Unlike a lot of not so great Christian rap, which can have a tendency of wanly subbing theistic themes in for edgier lyrical content—as a veggie burger does away with beef but not the ritual of huddling around a grill—Coloring Book is not angling to exist parallel to mainstream rap. It courts many of the year’s biggest stars, and Chance’s chameleonic prowess with words and melodies truly shines when he goes verse for verse with out-of-towners, coaxing them into his world as he experiences a bit of theirs. He co-opts a bit of classic Weezy swing when the Cash Money star appears alongside 2 Chainz on “No Problems.” He matches Auto Tuned longing with Future on “Smoke Break” and effects a singsong, staccato delivery for Young Thug on “Mixtape.” He rattles off a chain of internal rhymes, historical references, and dense metaphors when Jay Electronica shows up for “How Great” and recreates the fatalistic children’s choir of his favorite Kanye song “We Don’t Care” when he finally gets West on a record of his own with “All We Got.” He’s not just a savvy rapper, but also a savvy listener.

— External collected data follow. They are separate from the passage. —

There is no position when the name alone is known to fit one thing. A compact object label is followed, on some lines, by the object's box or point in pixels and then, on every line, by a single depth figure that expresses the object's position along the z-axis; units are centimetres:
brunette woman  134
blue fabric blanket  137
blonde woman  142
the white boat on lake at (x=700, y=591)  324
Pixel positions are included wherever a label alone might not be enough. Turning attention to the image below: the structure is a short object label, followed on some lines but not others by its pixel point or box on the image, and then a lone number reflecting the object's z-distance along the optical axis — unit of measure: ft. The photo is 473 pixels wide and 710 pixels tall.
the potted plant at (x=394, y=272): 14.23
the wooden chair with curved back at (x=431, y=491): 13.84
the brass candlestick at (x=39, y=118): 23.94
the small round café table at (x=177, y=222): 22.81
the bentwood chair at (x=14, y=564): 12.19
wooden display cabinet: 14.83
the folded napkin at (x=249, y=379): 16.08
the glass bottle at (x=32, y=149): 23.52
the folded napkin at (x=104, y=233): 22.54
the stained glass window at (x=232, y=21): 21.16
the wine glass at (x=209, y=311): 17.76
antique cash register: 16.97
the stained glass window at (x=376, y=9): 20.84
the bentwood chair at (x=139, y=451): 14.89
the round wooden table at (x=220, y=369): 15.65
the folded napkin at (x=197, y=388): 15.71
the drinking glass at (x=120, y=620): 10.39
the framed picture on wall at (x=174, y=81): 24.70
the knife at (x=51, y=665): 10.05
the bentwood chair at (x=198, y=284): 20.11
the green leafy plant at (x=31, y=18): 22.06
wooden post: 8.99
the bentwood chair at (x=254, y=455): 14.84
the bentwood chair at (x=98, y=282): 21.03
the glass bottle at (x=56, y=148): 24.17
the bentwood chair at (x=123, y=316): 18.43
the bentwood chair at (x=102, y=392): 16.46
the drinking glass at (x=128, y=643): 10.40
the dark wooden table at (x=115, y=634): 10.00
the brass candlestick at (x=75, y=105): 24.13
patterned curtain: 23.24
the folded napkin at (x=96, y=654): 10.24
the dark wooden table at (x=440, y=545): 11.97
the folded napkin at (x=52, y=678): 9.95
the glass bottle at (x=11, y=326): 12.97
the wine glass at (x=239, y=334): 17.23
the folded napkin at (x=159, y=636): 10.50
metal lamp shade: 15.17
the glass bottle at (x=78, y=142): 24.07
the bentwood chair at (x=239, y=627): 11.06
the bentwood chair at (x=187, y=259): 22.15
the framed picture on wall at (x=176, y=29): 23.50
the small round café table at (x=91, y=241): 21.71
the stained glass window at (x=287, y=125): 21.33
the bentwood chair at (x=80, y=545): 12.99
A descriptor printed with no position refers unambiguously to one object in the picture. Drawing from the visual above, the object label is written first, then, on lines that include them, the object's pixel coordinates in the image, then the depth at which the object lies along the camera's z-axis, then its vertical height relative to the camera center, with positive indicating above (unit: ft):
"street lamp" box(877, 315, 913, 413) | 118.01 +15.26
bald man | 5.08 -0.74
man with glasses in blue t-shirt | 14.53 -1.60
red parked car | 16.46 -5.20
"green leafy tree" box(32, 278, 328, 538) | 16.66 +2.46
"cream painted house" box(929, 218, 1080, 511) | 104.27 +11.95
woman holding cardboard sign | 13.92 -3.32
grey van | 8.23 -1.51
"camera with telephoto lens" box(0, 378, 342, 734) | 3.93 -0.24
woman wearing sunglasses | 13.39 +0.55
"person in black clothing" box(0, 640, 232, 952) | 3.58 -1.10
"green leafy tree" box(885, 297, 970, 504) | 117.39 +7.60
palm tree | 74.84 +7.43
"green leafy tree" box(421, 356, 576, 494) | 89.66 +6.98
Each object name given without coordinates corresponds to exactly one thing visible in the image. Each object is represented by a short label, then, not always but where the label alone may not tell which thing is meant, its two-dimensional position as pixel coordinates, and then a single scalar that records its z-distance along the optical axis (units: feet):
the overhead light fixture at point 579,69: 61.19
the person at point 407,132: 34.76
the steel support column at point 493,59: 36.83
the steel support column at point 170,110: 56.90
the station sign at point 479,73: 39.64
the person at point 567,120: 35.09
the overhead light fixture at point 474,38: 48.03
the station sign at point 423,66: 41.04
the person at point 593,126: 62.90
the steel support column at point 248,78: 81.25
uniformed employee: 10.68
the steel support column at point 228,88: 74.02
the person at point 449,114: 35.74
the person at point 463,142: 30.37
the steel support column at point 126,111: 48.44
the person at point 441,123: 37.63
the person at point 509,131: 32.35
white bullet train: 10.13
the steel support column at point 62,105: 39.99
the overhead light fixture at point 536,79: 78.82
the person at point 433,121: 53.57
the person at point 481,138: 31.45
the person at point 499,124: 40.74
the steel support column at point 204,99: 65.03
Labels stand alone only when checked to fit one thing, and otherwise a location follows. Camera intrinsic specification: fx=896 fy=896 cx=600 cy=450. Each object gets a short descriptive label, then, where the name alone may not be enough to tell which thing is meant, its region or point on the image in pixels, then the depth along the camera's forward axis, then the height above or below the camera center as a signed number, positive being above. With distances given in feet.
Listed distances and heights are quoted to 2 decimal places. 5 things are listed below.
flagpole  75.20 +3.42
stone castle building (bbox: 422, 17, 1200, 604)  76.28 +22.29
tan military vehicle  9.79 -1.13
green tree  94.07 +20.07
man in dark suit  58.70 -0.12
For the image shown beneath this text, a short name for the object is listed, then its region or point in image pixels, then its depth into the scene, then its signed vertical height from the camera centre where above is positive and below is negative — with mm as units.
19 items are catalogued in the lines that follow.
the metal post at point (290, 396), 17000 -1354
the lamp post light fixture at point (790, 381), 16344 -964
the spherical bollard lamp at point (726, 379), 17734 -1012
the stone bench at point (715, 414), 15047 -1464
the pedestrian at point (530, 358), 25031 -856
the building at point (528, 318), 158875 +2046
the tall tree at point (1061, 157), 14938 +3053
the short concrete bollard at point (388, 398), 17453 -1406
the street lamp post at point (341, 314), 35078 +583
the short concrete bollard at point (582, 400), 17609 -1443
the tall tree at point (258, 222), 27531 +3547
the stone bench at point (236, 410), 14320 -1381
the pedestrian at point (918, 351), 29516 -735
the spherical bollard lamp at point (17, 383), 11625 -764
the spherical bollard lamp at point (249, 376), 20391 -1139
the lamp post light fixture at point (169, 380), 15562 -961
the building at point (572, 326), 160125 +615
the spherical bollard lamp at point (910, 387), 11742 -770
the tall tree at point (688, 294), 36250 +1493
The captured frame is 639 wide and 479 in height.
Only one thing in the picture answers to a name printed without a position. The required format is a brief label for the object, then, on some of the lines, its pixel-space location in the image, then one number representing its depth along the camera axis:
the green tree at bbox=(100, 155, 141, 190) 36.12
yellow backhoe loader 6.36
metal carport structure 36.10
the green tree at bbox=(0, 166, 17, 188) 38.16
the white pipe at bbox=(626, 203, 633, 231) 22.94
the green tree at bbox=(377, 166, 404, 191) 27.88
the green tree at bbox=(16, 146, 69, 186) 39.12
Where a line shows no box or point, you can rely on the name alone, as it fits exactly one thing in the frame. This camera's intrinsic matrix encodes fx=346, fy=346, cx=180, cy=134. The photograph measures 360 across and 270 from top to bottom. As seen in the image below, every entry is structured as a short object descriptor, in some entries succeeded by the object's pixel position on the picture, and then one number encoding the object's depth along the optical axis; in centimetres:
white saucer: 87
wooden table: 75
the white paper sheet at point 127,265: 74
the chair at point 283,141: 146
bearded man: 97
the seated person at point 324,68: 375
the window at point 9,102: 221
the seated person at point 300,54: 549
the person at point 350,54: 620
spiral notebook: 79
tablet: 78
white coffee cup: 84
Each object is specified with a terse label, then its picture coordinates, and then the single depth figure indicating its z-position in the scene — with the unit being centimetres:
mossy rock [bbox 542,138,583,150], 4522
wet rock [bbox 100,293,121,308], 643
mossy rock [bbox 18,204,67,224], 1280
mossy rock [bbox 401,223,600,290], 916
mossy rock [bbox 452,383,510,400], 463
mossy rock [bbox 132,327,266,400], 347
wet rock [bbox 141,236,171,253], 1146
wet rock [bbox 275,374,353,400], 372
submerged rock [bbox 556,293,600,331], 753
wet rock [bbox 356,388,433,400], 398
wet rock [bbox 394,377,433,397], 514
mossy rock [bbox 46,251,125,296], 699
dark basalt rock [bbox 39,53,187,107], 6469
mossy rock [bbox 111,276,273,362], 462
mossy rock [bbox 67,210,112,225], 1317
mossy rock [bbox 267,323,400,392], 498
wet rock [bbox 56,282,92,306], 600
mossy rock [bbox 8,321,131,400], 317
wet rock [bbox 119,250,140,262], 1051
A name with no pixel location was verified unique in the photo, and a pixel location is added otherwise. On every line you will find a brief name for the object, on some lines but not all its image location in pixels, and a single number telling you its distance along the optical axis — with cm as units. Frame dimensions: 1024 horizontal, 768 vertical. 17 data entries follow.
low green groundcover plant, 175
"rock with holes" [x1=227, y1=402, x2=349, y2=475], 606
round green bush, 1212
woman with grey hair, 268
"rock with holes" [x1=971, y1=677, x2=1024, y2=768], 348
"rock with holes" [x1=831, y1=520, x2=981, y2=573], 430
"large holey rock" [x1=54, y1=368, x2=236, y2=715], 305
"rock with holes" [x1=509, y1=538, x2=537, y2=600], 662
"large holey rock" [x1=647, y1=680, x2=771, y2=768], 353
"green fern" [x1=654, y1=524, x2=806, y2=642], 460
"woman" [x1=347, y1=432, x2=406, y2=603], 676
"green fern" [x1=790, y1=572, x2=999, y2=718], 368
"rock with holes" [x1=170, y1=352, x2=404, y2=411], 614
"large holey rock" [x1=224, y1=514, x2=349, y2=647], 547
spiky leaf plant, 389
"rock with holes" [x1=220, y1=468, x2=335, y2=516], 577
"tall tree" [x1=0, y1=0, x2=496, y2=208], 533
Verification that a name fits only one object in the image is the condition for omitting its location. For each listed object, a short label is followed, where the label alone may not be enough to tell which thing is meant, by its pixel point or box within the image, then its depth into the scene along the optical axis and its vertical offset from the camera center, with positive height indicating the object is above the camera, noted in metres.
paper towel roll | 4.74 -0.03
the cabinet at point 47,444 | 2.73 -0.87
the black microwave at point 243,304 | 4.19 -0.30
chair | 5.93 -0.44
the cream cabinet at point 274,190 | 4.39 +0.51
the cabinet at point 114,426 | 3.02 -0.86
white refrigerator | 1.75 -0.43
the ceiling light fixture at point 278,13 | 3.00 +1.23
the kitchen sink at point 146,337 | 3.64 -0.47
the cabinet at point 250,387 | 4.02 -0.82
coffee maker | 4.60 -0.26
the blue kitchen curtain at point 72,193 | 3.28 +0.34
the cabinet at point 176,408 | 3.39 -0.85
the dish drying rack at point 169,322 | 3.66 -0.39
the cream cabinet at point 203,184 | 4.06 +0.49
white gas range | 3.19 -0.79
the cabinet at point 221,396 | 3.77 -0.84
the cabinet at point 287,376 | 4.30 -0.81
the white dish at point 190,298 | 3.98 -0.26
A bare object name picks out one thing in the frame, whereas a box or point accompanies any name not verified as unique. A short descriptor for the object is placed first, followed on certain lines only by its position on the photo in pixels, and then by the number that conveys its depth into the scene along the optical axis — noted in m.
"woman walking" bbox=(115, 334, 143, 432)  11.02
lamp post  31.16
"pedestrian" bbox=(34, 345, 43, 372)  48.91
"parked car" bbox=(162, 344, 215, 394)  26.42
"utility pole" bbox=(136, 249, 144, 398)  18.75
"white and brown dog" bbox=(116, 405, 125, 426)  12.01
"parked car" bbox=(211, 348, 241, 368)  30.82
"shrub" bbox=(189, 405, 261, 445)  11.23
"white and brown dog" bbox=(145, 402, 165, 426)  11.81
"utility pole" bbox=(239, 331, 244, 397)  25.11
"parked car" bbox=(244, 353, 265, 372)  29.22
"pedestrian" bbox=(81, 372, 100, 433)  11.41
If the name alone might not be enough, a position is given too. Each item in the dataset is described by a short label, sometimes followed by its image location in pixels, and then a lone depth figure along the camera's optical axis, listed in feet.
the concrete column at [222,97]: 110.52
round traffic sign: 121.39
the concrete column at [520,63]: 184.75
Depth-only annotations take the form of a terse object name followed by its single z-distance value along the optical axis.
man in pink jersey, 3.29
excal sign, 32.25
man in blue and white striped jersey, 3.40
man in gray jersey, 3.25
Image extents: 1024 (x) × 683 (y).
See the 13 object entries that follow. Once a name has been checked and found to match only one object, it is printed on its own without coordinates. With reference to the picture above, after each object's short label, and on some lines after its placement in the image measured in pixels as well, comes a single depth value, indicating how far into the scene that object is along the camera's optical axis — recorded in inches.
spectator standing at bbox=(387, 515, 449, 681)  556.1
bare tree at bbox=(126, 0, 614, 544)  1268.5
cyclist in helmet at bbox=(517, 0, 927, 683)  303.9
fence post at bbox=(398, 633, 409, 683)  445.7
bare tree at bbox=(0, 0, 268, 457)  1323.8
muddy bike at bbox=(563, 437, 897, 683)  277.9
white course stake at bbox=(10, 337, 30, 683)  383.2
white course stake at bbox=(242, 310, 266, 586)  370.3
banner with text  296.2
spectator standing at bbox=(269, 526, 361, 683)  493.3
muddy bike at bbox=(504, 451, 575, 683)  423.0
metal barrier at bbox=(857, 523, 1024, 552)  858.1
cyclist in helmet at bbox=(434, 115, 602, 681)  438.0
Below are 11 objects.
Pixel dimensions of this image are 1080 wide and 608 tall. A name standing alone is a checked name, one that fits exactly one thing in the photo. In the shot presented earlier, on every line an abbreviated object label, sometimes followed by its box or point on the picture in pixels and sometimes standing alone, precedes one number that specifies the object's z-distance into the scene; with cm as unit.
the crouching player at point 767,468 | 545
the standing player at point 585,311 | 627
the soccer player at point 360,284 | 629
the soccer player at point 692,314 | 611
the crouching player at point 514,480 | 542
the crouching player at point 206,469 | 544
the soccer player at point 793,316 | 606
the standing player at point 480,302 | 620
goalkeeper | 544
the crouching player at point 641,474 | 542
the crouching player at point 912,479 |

Chance’s ease in traversing divergent styles and moods without losing himself gives Coloring Book an unerring compass. It feels like a moment this collective has been working toward all along, splattering out in the teenage anomie of 10Day before stumbling onto new uses for church organs and choir vocals amid the washed out dread of Acid Rap and stretching the sound to its limits in the oceanic expanse of last year’s Surf. It is presumptuous to call this a gospel rap achievement because it is hilarious to classify any album containing “No Problems,” “Same Drugs,” “Juke Jam,” and “All Night” as Christian just because “Blessings,” “Angels,” and “How Great” are on it too. (It’s also precious to write this stuff off on account of differences in faith, since we find heart in trap rappers who push kilos we’ve never sold and lionize underground rap full of supervillains and fantastic robots we don’t believe in.) What this is, is holistic rap, fearless and honest in its exploration of every part of Chance’s world, from faith to frailty, from excess to exaltation. Millions of people walk this path every day. Now they have a soundtrack.